[TASK DETAILS] Wherever the string "always" appears in the entries below, return the line that holds it.

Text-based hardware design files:
============================================================

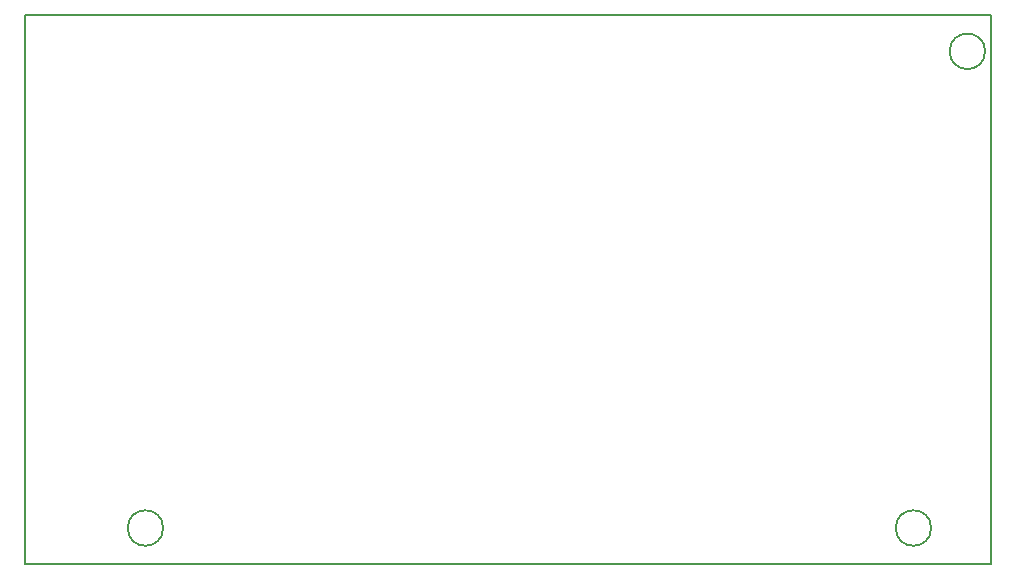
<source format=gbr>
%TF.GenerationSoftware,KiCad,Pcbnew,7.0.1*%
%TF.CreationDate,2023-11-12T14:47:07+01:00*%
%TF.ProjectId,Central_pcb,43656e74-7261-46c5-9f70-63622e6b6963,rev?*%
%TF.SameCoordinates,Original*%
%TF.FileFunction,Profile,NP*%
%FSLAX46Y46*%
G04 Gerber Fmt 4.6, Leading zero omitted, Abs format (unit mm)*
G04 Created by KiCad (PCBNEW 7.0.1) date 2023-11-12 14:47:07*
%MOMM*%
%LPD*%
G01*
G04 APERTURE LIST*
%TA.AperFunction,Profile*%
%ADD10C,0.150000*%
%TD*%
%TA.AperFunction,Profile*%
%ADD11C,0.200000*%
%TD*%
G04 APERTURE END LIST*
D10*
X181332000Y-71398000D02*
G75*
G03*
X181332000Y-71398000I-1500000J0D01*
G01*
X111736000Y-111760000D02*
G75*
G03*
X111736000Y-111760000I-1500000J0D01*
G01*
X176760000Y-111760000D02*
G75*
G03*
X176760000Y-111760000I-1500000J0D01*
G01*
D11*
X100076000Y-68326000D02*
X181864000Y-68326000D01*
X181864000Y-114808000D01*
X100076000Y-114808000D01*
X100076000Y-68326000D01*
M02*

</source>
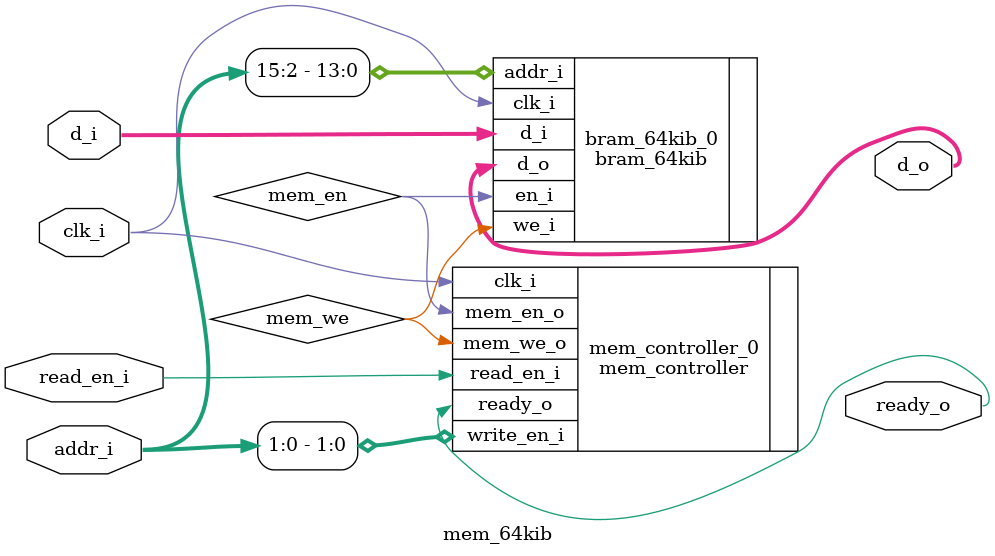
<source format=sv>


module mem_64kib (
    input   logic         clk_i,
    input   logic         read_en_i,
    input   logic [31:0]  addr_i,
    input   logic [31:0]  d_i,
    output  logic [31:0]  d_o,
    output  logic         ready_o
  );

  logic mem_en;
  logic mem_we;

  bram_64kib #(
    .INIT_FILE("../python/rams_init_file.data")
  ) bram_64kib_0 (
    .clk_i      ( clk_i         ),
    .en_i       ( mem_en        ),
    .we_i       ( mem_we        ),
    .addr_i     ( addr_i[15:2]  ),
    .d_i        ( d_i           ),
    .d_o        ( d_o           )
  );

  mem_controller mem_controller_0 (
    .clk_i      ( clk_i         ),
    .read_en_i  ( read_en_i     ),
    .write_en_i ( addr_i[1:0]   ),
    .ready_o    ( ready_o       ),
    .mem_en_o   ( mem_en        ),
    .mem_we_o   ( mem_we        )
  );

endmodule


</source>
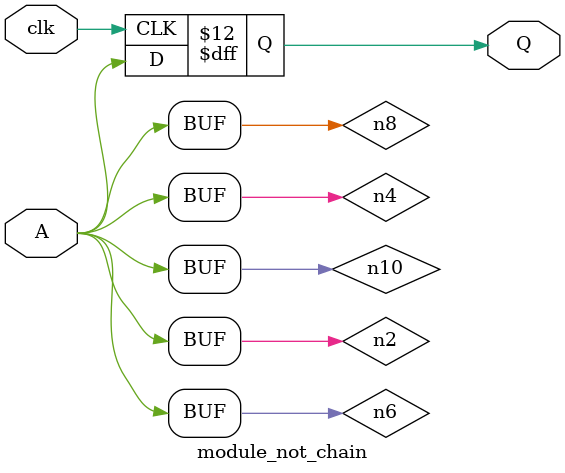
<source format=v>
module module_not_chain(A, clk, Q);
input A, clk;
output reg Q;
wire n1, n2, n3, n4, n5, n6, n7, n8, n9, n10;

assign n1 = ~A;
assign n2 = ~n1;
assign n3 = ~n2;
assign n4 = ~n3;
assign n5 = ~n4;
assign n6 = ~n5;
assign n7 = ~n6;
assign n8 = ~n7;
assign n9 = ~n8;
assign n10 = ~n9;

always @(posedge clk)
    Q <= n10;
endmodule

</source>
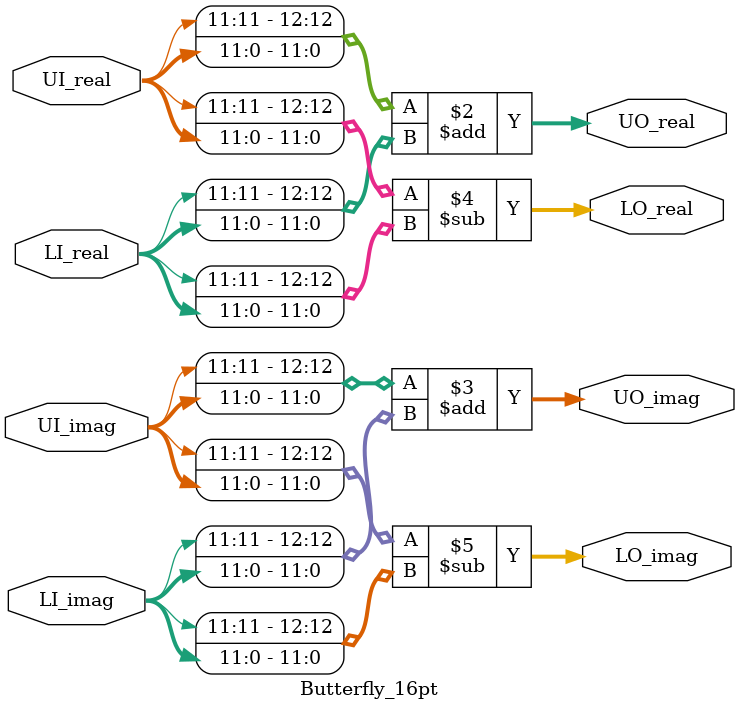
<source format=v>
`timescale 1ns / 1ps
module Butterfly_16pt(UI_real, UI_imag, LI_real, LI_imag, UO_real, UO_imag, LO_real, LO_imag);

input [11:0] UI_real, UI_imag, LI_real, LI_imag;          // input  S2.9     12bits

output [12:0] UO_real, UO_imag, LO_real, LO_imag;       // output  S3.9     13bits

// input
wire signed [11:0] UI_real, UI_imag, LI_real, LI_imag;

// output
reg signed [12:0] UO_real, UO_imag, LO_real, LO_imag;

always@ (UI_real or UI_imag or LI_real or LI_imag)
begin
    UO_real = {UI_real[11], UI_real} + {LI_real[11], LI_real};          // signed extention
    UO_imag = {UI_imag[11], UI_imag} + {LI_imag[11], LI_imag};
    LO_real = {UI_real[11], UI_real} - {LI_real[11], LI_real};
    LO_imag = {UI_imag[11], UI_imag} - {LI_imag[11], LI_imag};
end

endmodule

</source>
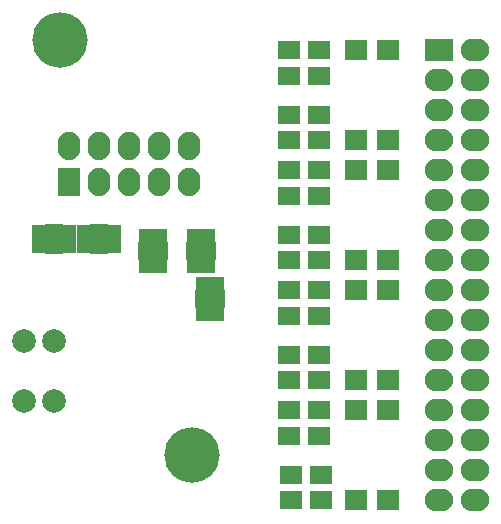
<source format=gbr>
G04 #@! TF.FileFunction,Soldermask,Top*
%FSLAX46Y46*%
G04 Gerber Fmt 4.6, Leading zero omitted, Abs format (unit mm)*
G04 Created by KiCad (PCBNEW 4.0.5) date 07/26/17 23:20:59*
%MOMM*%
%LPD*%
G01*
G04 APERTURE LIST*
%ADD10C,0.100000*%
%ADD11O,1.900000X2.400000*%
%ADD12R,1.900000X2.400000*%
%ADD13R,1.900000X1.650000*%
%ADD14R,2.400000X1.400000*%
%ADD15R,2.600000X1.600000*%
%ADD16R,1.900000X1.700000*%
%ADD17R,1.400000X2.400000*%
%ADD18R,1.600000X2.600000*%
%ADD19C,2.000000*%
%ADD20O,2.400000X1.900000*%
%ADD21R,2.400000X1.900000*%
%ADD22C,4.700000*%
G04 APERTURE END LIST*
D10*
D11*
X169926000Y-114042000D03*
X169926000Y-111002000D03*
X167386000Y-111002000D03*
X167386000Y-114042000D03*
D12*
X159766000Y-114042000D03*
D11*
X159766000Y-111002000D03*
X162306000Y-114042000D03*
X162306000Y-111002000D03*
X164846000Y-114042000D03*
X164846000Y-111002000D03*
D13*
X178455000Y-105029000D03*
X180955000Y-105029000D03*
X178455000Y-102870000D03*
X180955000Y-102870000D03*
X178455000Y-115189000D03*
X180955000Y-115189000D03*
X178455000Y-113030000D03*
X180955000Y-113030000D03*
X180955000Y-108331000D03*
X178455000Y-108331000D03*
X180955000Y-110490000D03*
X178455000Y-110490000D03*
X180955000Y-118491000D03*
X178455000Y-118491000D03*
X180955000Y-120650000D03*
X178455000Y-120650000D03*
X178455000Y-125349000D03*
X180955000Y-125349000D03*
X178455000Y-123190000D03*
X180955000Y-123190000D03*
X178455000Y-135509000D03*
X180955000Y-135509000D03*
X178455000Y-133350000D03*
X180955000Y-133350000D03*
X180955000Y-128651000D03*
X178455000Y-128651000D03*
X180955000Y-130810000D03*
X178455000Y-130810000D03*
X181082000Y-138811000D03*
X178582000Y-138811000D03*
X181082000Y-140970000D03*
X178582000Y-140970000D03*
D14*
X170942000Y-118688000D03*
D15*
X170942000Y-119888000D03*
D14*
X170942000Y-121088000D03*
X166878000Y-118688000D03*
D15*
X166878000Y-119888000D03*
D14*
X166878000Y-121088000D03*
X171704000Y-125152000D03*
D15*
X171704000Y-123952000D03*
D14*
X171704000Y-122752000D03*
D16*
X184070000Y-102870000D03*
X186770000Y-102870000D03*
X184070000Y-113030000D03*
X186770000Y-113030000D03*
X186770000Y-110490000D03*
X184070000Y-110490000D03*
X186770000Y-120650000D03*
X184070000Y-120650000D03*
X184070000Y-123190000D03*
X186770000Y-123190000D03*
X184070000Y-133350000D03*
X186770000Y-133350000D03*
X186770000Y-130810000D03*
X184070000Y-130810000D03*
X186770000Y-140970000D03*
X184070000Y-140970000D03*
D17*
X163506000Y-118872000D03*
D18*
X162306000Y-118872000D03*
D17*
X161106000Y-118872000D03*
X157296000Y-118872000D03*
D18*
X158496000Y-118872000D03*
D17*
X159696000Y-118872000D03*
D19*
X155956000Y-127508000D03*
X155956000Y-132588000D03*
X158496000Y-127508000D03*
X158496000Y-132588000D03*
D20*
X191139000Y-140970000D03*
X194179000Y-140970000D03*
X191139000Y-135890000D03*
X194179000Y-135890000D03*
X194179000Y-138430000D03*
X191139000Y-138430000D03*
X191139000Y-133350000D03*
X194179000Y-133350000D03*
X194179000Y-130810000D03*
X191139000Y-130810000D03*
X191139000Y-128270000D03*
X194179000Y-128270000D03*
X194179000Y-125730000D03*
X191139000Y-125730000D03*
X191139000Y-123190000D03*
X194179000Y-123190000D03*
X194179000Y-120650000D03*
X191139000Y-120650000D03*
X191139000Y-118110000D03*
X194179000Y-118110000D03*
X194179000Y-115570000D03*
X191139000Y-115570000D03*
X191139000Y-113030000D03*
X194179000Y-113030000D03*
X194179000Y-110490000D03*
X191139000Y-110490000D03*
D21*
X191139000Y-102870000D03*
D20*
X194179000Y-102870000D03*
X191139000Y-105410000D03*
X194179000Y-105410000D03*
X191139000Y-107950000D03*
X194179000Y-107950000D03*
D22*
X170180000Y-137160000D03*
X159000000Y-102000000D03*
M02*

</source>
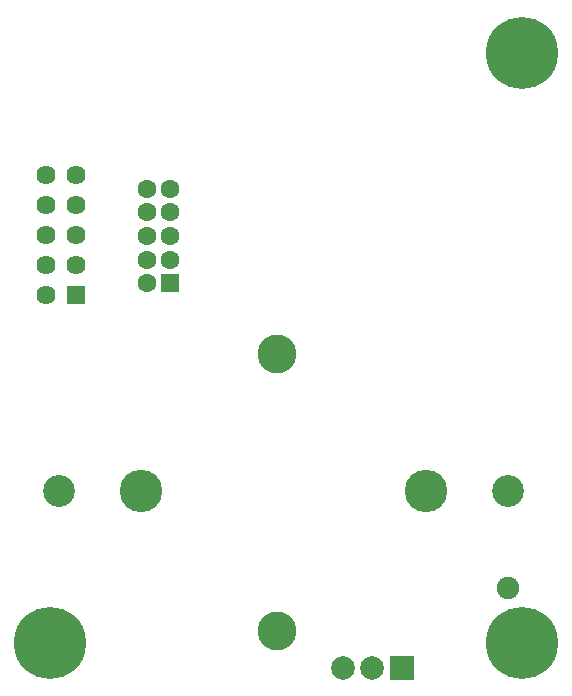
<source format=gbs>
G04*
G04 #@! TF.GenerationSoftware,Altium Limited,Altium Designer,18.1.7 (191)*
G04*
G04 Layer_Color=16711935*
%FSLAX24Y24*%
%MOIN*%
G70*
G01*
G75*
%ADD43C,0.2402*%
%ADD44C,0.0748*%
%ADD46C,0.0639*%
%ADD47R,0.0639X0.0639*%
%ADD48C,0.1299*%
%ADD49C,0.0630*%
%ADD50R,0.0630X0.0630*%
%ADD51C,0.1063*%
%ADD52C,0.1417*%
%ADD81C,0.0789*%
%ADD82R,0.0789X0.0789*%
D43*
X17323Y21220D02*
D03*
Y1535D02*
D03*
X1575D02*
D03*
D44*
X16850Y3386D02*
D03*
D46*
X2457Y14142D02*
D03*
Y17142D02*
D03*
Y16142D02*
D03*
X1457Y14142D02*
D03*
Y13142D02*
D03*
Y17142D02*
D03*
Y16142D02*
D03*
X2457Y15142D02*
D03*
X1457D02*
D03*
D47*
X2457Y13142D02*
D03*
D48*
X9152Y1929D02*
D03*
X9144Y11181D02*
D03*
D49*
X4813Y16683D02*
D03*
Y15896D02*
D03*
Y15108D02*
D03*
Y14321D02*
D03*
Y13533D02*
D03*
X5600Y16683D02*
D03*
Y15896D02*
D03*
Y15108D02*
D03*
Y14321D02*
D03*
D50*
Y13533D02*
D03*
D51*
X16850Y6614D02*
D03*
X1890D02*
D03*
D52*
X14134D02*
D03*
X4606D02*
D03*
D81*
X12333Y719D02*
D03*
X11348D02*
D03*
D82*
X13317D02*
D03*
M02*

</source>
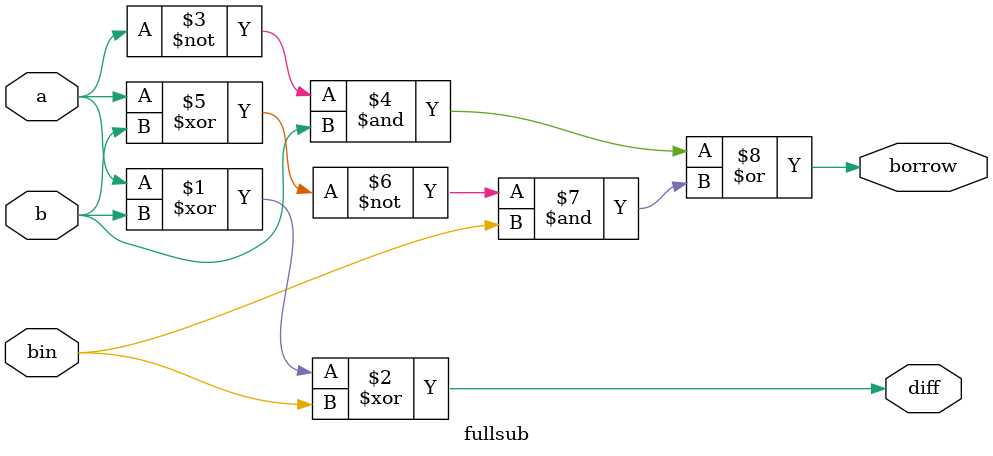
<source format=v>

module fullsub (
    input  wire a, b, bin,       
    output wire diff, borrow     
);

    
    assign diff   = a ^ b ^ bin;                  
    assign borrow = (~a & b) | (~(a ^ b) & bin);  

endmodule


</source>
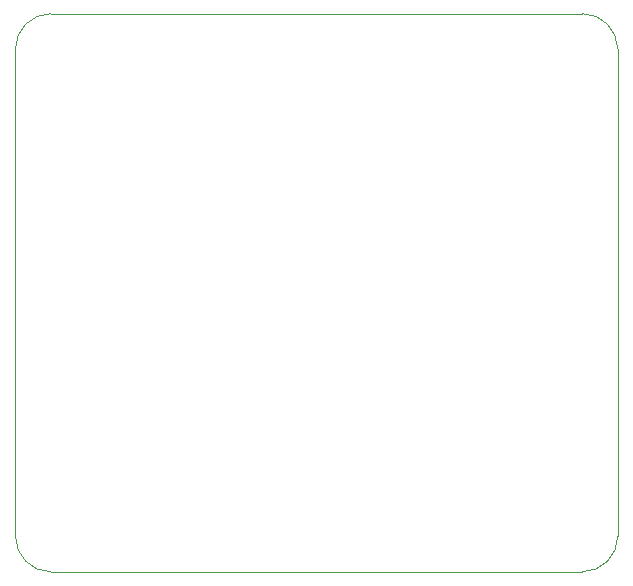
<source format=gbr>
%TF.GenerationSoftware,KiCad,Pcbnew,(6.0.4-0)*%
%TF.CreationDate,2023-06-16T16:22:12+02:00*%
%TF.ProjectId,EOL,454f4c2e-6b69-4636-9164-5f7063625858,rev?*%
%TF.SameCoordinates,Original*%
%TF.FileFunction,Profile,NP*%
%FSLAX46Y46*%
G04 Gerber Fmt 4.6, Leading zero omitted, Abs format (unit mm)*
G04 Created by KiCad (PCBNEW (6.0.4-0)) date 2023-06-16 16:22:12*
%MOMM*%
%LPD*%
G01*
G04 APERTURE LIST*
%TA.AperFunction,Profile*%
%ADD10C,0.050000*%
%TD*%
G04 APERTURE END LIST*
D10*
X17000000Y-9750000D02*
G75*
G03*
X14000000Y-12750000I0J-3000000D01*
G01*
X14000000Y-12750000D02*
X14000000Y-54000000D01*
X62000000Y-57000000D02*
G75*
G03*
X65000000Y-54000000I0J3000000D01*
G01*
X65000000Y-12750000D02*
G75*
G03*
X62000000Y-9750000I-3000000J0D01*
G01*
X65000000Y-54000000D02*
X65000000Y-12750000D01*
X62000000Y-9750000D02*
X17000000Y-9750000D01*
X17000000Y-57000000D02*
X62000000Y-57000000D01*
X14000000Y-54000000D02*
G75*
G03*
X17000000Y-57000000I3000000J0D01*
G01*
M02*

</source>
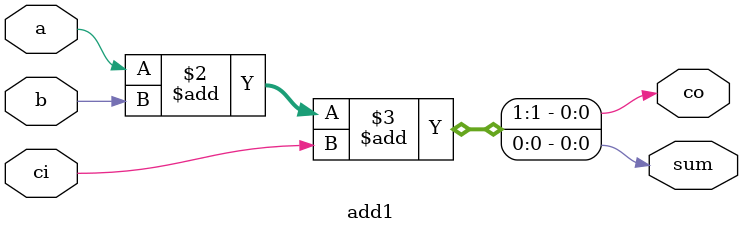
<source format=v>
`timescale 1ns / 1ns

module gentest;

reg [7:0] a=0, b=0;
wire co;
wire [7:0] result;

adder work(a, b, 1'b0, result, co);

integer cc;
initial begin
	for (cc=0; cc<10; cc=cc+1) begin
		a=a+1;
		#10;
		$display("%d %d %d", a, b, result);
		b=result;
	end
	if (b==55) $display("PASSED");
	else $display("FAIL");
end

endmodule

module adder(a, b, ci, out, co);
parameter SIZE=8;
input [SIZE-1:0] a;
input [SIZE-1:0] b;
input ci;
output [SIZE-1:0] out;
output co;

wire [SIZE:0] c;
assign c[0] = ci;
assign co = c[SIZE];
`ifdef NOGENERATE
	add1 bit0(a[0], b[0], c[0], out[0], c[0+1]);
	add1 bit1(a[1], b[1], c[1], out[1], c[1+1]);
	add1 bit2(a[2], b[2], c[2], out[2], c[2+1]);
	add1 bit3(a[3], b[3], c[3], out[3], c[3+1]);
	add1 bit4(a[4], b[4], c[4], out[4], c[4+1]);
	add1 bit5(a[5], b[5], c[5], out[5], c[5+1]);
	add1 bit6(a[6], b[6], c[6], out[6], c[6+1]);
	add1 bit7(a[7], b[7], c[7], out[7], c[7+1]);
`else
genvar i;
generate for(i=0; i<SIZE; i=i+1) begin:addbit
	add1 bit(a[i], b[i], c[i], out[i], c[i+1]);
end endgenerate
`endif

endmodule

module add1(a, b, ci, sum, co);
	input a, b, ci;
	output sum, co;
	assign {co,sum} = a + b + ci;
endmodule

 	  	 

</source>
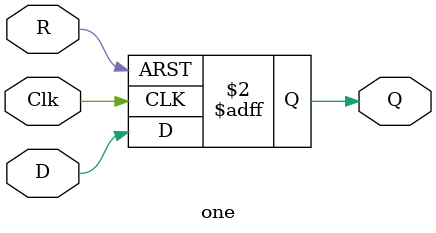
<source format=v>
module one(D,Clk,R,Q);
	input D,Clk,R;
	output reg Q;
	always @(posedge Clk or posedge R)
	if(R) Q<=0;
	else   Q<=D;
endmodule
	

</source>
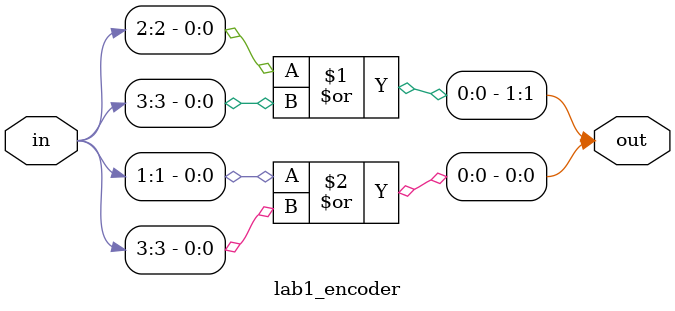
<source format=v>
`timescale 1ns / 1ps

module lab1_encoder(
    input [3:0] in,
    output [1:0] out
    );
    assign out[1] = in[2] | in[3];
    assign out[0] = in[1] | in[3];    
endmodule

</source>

============================================================

[RESULT BELOW]
always @(posedge clk)
always@ (UI_real or UI_imag or LI_real or LI_imag)
	always @(posedge Clk or posedge R)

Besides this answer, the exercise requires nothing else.